ReplyDeletePalinoscopy is genius, even if someone else thought of it, too. And the video is priceless. Love the "hockey mom" with the leopard-skin scarf-like thing around her neck. At least some of us haven't lost our sense of humor.
ReplyDeleteThanks for the call-out on "palinoscopy"; your clinical description of the procedure was a brilliant expansion of the theme.
ReplyDeleteI think Rebecca Traister is spot on; Palin represents the "Westminster Best-of-Show" version of feminism. The look and the bark, but not the substance. If she actually had the "bite" of Hillary Clinton (or any of her historical forebears), I might be inclined to believe that Palin wasn't conveniently putting on the mantle of a pioneer of women's rights just to win votes for the Republican Party.
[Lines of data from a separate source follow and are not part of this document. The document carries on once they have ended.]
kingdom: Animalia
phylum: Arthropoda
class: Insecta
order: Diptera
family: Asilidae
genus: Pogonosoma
To Geoffrey's point though - the Dem's could screw up a one car funeral procession; and it is a long way to election day.
Hey, Richard -- Welcome to Roxie's World, and hats off to you for a brilliant neologism. Happy to give credit where credit is due. We're fans of Westminster 'round here, of course, but we take your point about Palin's feminism. It's definitely of the bark but no bite variety.